Because playing sports has been linked to better grades, increased self-esteem, and better physical health, these numbers matter. Gender inequality in outdoor sports can create environments where sexual harassment and discrimination run rampant and where female athletes and outdoorswomen are undervalued. The average men’s team at road biking’s international UCI World Tour, for instance, enjoys a $16 million budget, while a comparable women’s team gets just $200,000. Women are also excluded from the Tour de France—and there’s no women’s equivalent.

In the past few years, the cycling community has worked toward equality by fighting for equal prize money and launching women’s-only gatherings like Roam Fest, which brings together 300 female-identifying mountain bikers to North Carolina each year. But until recently, the industry has paid less attention to addressing the root of the problem: making sure kids of all gender identities have equal access to outdoor recreation.

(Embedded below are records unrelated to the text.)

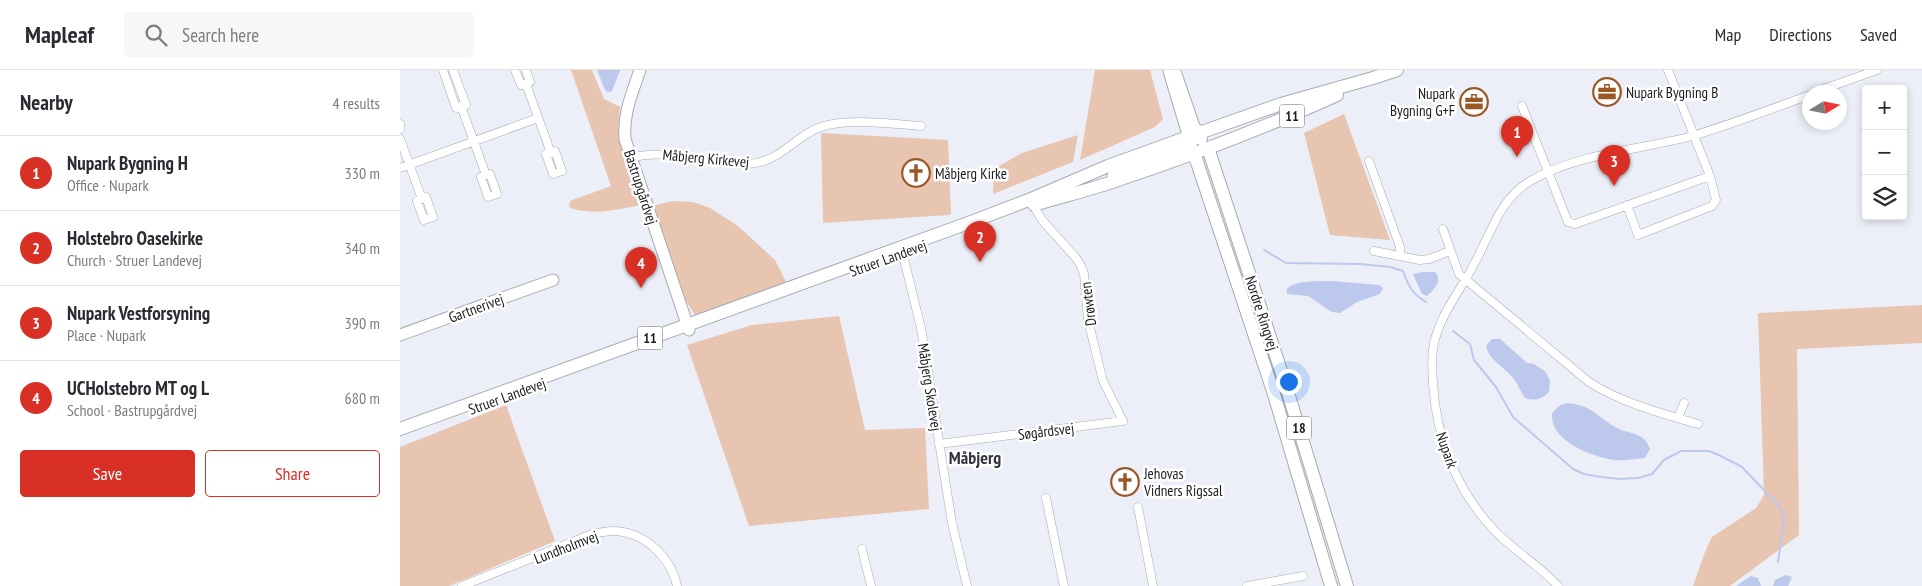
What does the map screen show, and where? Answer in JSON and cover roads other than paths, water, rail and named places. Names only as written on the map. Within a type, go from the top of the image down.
[{"type":"main road","points":[[1174,70],[1200,145]]},
{"type":"main road","name":"Struer Landevej","points":[[1032,202],[1086,190],[1200,145],[1302,98],[1397,70]]},
{"type":"main road","name":"Struer Landevej","points":[[400,429],[1032,202],[1108,166],[1176,142],[1200,145],[1286,118],[1374,78]]},
{"type":"main road","name":"Nordre Ringvej","points":[[1200,145],[1200,170],[1272,391],[1331,586]]},
{"type":"main road","name":"Nordre Ringvej","points":[[1200,145],[1246,262],[1286,386],[1346,586]]},
{"type":"main road","name":"Struer Landevej","points":[[400,434],[688,327]]},
{"type":"street","points":[[443,70],[456,108],[466,105],[453,70]]},
{"type":"street","points":[[516,70],[521,85],[530,82],[526,70]]},
{"type":"street","name":"Bastrupgårdvej","points":[[640,70],[626,111],[624,124],[625,139],[688,327]]},
{"type":"street","name":"Nordre Ringvej","points":[[1168,70],[1200,145]]},
{"type":"street","name":"Nordre Ringvej","points":[[1180,70],[1197,119],[1200,145]]},
{"type":"street","points":[[1627,205],[1638,235],[1712,206],[1716,200],[1710,176],[1668,70]]},
{"type":"street","points":[[1835,85],[1877,70]]},
{"type":"street","points":[[526,84],[551,153]]},
{"type":"street","name":"Nupark","points":[[1558,586],[1551,578],[1513,549],[1493,529],[1473,505],[1458,478],[1443,441],[1434,394],[1434,347],[1437,330],[1481,254],[1495,220],[1517,190],[1530,181],[1548,172],[1595,157],[1693,135],[1802,98]]},
{"type":"street","points":[[461,106],[486,175]]},
{"type":"street","points":[[1522,106],[1568,222],[1575,224],[1710,176]]},
{"type":"street","points":[[400,168],[538,118]]},
{"type":"street","name":"Måbjerg Kirkevej","points":[[631,158],[655,154],[749,164],[767,160],[781,154],[817,129],[830,124],[921,126]]},
{"type":"street","points":[[400,139],[422,199]]},
{"type":"street","points":[[1369,161],[1400,247],[1400,256]]},
{"type":"street","name":"Drøwten","points":[[1032,202],[1042,220],[1081,266],[1084,274],[1088,320],[1103,381],[1123,421]]},
{"type":"street","points":[[1443,230],[1459,274],[1589,382],[1608,394],[1629,403],[1698,424]]},
{"type":"street","name":"Måbjerg Skolevej","points":[[902,250],[920,328],[952,523],[967,586]]},
{"type":"street","points":[[1374,251],[1424,260],[1450,251]]},
{"type":"street","name":"Gartnerivej","points":[[400,335],[552,280]]},
{"type":"street","points":[[1678,418],[1684,403]]},
{"type":"street","name":"Søgårdsvej","points":[[939,444],[1123,421]]},
{"type":"street","points":[[1046,498],[1064,586]]},
{"type":"street","points":[[1138,507],[1153,586]]},
{"type":"street","name":"Lundholmvej","points":[[462,586],[592,534],[613,531],[633,536],[652,545],[665,558],[675,574],[678,586]]},
{"type":"street","points":[[862,550],[871,586]]},
{"type":"street","points":[[1247,586],[1303,576]]},
{"type":"water","points":[[597,70],[620,70],[612,91],[608,92],[605,90]]},
{"type":"water","points":[[1435,272],[1438,278],[1435,288],[1427,296],[1422,294],[1413,274]]},
{"type":"water","points":[[1332,281],[1379,285],[1383,288],[1380,294],[1357,302],[1340,313],[1332,312],[1308,296],[1287,294],[1287,289],[1296,284]]},
{"type":"water","points":[[1492,339],[1500,339],[1527,363],[1534,364],[1546,372],[1550,381],[1549,392],[1538,399],[1525,398],[1514,379],[1490,355],[1486,346]]},
{"type":"water","points":[[1566,403],[1588,408],[1620,430],[1640,436],[1650,449],[1645,458],[1613,460],[1594,455],[1573,446],[1557,432],[1553,423],[1552,413],[1559,406]]},
{"type":"water","points":[[1786,575],[1792,577],[1788,586],[1773,586],[1775,580]]},
{"type":"water","points":[[1751,576],[1758,578],[1761,586],[1736,586]]},
{"type":"waterway","points":[[1264,250],[1286,263],[1360,264],[1390,267],[1403,271],[1411,289],[1426,302]]},
{"type":"waterway","points":[[1453,331],[1470,344],[1474,360],[1496,387],[1513,417],[1573,469],[1584,474],[1601,477],[1638,478],[1652,474],[1664,460],[1681,451],[1709,451],[1742,467],[1781,508],[1784,519],[1778,562]]},
{"type":"place","name":"Nupark Bygning B","points":[[1607,92]]},
{"type":"place","name":"Nupark Bygning G+F","points":[[1474,102]]},
{"type":"place","name":"Nupark Bygning H","points":[[1517,157]]},
{"type":"place","name":"Måbjerg Kirke","points":[[916,173]]},
{"type":"place","name":"Nupark Vestforsyning","points":[[1614,186]]},
{"type":"place","name":"Holstebro Oasekirke","points":[[980,262]]},
{"type":"place","name":"UCHolstebro MT og L","points":[[641,288]]},
{"type":"place","name":"Jehovas Vidners Rigssal","points":[[1125,482]]},
{"type":"district","name":"Måbjerg","points":[[975,457]]}]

Now organizations like Ooley’s EveryPedal, as well as traditional junior cycling programs, are taking steps to ramp up girls’ involvement. The Cycle Effect, in Eagle, Colorado, focuses specifically on getting low-income and underrepresented teenage girls on bikes. At the national level, NICA recently launched an initiative called Girls Riding Together, or GRIT, to recruit and retain more female riders. Boulder Junior Cycling has committed to raising girls’ participation from 20 to 40 percent in three years, in part by hiring more female coaches, making single-gender groups available at every age, and offering a fleet of affordable rental bikes so girls can try the sport without the financial commitment.

So far those simple steps seem to be working. “We’re seeing rapid change,” Webber said about Boulder Junior Cycling. “Especially with teenage girls right now, we’re just not seeing that drop-off.”

And when girls stick with a sport, there can be a ripple effect. The girl who kept breaking down in tears with Ooley in Durango? She went on to become a state mountain-biking champion and now acts as a role model and mentor for younger girls in the area.